2019, qui s’achève aujourd’hui pour laisser place à 2020, aura été exceptionnelle à tous les niveaux. Théâtre d’un mouvement populaire pour le changement d’ampleur inédite, elle restera pour l’histoire comme l’année de l’affirmation sur la scène politique nationale de la société et de ses ambitions pour une Algérie démocratique et tournée vers l’avenir.

Incontestablement, 2019 aura été une année pas comme les autres pour l’Algérie. Jamais, probablement, dans l’histoire récente du pays une année n’aura été aussi porteuse d’évènements marquants. Une succession de faits qui poinçonnera la vie nationale et maintiendra le pays dans une tension permanente, rythmée par les manifestations hebdomadaires du Hirak, devenues de véritables rendez-vous politiques. Faute de vie partisane. Tout a commencé lorsqu’un certain 22 février, les Algériens, choqués par les perspectives d’un possible cinquième mandat du président Abdelaziz Bouteflika, sont sortis en masse dans les rues d’Alger et dans les grandes villes du pays scandant le refus de cette éventualité. Le 2 avril, sous la pression populaire, Abdelaziz Bouteflika démissionne dans des conditions de tension extrême. L’institution militaire se retrouve soudain au-devant de la scène politique pour y jouer un rôle de premier plan. L’annonce des présidentielles pour le 4 juillet ne tiendra pas la route face au refus manifeste de la population. En parallèle, le général de corps d’armée Ahmed Gaïd Salah insistera sur une sortie de crise dans le cadre stricte de la Constitution. Malgré l’intransigeance du pouvoir, le Hirak populaire ne faiblit pas, les manifestations du vendredi suivies, le mardi, par celles des étudiants, se poursuivent inlassablement, se faisant chaque fois échos. Le pouvoir, qui semble avoir misé sur un essoufflement du mouvement, maintient le cap de l’organisation des présidentielles, le plus vite possible. L’arrestation, le 9 mai, de l’ancien chef des Renseignements Toufik Mediene et du frère du Président, Saïd, ainsi que le coordonnateur à la présidence Athmane Tartag, fait déjà basculer le pays dans une nouvelle dimension. La crise politique arrive à son summum avec un blocage difficile à dépasser. La mise sous mandat de dépôt par la justice militaire de personnalités lourdes constituera à l’évidence une transformation majeure de la crise. Ces affaires de justice, dans le cadre d’une grande opération « mains propres » visant des figures de « l’ancien système », se poursuivront sous l’œil des Algériens mi-consternés mi-amusés.

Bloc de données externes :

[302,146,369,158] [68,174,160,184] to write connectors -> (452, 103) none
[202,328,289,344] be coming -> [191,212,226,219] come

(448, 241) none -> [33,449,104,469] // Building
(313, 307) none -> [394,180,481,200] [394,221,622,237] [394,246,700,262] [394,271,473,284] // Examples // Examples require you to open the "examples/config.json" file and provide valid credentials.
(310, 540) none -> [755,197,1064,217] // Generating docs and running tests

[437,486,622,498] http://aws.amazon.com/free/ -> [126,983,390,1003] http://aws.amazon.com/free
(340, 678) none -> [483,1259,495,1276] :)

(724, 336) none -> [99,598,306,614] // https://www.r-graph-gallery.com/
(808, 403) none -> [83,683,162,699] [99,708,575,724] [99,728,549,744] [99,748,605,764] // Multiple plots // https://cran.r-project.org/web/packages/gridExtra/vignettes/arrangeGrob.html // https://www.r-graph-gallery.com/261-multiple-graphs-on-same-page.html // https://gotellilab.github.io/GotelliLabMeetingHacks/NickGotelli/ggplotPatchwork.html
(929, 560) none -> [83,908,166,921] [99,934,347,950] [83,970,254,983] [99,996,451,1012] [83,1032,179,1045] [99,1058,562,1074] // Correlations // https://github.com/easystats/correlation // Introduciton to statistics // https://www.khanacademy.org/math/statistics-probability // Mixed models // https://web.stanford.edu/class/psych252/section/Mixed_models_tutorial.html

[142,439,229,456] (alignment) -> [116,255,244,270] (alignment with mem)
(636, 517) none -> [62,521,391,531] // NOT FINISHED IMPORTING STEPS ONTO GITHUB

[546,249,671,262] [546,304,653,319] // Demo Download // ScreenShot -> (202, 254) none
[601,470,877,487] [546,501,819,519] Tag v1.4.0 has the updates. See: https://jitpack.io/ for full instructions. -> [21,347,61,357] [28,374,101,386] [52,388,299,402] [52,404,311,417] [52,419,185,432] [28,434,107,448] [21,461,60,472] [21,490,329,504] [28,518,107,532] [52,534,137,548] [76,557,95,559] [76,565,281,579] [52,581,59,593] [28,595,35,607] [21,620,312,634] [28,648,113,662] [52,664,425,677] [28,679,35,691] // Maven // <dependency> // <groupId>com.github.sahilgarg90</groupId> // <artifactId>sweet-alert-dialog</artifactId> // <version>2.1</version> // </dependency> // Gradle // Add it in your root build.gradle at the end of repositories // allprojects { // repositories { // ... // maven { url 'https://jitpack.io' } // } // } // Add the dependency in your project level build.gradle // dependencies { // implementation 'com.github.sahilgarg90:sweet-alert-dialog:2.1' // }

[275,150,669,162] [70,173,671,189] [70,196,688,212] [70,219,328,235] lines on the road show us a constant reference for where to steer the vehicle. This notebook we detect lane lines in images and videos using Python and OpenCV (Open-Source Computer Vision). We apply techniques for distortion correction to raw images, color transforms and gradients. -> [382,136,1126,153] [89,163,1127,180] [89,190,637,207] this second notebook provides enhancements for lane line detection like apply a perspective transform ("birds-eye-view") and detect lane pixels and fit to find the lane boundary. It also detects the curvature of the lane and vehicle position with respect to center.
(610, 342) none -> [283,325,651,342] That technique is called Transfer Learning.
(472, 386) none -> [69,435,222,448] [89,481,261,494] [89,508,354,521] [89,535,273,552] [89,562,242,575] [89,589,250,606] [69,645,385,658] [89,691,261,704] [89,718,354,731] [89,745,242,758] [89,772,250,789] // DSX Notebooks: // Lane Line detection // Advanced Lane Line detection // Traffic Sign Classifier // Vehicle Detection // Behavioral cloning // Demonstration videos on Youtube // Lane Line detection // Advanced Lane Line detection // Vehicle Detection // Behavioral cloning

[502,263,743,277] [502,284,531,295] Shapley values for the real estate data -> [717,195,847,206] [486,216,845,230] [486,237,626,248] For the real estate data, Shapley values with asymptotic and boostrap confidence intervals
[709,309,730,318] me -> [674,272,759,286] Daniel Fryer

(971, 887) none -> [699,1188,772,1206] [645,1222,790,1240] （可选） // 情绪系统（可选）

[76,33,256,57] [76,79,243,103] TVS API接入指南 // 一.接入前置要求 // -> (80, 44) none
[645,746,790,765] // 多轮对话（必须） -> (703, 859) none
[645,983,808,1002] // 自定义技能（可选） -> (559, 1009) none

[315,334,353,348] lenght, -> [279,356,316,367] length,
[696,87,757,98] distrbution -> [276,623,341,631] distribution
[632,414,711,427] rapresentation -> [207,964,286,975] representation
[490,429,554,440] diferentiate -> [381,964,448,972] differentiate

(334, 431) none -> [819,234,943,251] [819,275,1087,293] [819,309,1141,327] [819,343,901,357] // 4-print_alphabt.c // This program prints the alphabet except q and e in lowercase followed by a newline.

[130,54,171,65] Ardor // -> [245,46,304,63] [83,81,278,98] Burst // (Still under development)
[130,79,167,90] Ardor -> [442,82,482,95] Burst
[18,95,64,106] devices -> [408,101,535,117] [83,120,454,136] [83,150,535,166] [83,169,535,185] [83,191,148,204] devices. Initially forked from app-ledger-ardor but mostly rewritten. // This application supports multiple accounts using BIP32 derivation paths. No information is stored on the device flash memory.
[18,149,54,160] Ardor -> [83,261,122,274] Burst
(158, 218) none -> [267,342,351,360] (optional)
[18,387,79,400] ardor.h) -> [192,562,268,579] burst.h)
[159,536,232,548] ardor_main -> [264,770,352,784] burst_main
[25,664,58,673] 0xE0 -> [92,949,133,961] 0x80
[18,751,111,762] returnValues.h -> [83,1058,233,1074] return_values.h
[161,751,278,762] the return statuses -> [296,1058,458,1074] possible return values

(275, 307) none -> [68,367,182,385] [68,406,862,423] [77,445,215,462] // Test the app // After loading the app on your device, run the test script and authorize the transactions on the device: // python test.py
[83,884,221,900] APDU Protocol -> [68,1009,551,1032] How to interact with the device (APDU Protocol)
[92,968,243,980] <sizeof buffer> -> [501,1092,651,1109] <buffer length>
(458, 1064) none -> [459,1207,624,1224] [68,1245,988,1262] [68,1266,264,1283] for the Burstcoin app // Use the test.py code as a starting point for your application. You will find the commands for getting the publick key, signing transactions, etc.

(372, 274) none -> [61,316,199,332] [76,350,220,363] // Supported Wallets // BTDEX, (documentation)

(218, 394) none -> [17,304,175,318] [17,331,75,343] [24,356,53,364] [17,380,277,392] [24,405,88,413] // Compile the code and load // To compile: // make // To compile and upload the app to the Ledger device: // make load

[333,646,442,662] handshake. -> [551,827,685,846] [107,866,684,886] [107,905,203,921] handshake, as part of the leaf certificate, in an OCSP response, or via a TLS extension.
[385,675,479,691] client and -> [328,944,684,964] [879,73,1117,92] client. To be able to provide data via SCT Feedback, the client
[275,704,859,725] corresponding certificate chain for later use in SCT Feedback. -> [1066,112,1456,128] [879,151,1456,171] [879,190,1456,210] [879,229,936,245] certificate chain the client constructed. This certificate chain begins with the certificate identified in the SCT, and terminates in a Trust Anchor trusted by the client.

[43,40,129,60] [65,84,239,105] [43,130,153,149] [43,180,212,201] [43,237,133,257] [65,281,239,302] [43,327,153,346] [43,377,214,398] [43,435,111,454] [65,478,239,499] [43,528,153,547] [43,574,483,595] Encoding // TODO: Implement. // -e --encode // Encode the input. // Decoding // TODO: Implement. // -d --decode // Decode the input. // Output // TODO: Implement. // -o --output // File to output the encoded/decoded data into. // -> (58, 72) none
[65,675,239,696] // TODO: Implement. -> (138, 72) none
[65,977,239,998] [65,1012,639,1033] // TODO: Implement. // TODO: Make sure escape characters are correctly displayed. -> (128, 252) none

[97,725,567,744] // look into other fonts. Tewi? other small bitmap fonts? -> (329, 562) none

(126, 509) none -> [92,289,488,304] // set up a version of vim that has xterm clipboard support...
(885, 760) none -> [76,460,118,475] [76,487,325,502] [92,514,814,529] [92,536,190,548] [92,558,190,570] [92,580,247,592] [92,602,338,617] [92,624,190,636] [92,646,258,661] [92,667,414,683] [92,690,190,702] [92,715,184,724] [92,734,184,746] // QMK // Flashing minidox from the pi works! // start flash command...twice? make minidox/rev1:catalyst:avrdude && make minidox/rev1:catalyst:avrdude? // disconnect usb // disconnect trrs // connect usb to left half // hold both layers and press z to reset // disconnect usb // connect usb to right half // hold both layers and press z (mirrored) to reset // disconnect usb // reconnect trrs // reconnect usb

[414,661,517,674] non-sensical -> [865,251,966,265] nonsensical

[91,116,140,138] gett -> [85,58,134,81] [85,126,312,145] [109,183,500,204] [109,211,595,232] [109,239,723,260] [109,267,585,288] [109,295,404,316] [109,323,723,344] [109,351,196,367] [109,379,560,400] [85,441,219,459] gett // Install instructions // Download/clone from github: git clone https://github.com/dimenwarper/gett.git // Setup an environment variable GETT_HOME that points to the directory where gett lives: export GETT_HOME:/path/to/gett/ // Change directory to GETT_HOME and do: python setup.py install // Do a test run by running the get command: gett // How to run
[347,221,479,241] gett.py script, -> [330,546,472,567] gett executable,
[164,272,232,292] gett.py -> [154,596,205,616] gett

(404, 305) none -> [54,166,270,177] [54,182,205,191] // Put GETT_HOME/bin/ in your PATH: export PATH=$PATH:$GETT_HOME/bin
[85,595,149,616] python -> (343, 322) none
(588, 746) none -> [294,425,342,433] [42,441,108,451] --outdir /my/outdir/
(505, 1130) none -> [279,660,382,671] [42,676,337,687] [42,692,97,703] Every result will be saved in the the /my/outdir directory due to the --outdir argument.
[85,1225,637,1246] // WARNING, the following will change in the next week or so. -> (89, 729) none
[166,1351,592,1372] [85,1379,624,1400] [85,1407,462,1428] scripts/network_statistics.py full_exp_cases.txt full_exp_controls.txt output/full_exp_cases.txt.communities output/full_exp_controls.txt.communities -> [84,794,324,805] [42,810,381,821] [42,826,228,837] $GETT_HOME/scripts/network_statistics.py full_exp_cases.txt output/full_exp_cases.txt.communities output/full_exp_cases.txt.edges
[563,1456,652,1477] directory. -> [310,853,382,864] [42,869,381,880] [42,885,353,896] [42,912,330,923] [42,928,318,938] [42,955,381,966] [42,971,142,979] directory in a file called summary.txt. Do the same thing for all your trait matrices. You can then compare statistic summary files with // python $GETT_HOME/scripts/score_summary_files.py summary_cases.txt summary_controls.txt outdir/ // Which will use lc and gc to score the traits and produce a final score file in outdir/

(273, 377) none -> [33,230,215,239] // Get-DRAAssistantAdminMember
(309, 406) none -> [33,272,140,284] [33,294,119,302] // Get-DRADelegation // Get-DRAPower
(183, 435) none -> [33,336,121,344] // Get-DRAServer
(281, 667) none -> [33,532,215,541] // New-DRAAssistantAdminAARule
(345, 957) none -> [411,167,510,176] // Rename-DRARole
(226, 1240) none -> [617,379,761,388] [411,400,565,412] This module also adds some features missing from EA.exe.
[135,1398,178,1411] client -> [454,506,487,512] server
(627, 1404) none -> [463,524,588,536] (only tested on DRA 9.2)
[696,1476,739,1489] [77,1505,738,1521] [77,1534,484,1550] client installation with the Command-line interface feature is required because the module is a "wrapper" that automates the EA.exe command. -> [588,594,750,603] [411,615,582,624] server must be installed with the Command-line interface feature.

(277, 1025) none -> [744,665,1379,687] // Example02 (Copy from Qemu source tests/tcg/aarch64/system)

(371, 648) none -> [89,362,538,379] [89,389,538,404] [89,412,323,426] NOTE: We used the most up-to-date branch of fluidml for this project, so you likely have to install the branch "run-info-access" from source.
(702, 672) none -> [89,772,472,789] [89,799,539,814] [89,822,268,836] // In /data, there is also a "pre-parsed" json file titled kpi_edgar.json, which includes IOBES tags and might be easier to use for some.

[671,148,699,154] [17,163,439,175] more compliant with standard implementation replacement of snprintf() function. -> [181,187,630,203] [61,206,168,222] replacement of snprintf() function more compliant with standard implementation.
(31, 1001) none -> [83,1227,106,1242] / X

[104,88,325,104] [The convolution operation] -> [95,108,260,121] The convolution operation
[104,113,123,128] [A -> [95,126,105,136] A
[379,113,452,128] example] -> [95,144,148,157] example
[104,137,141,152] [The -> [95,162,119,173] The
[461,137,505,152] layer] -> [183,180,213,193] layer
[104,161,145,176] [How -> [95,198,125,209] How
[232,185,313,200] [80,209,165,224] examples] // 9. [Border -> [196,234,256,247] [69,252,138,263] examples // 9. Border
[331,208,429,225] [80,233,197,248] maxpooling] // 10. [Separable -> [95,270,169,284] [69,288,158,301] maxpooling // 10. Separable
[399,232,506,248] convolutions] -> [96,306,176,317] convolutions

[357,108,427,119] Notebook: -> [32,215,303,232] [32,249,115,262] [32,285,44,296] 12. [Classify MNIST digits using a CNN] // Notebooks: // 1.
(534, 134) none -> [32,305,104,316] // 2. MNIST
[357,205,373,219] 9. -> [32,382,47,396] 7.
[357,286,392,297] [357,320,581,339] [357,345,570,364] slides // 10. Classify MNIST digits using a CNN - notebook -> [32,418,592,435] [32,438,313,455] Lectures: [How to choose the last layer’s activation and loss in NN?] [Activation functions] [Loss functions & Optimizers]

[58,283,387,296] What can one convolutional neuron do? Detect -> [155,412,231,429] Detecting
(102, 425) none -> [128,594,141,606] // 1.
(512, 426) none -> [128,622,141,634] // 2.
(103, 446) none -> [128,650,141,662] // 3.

En pleine crise politique, toujours sans issue, l’Algérie se retrouve avec pas moins d’une dizaine d’ex-ministres mis en détention à la prison d’El-Harrach, deux ex-Premier ministres et l’ex-DGSN. Les deux ex-Premiers ministres Ahmed Ouyahia et Abdelmalek Sellal, les ex-ministres Amara Benyounes, Amar Ghoul, Ould Abbes, Saïd Barkat, Yousef Yousfi, Abdelghani Zaalane et Mohamed El-Ghazi. D’autres ministres sont sous contrôle judiciaires, à l’image de Karim Djoudi, Amar Tou, Mohamed Benmeradi et Tayeb Louh. Ce bouleversement sensationnel de la chronique judiciaire constitue probablement l’évolution la plus marquante de cette année 2019. Fin juillet, l’ancien président de l’APN, Karim Younès, est désigné à la tête d’une instance du dialogue et de médiation, il est chargé d’entamer et d’engager un processus de dialogue dans l’objectif de trouver une solution à la crise. L’élection présidentielle aura finalement bien eu lieu le 12 décembre comme annoncé par Gaïd Salah malgré une tension extrême. Abdelmadjid Tebboune est élu Président au premier tour face à quatre autres candidats, qui auront fait une campagne dans des conditions contraignantes. Le nouveau Président se retrouve face à une mission délicate, mettre en place les assises de la transition. Le 23 décembre, les Algériens sont abasourdis par l’annonce du décès du chef d’état-major Gaïd Salah. Ce dernier était devenu, durant cette année 2019, l’un des personnages clés du pouvoir. Son inhumation, digne d’un chef d’Etat, donnera lieu à des expressions de peine à la mesure du personnage, considéré comme le « sauveur de l’Algérie ». L’année 2019 s’achève ainsi, alors que les observateurs attendent la composante du gouvernement de Abdelaziz Djerrad, nommé récemment par le Président Tebboune. Les Algériens, eux, sont toujours en quête de signes que le plus dur est derrière eux.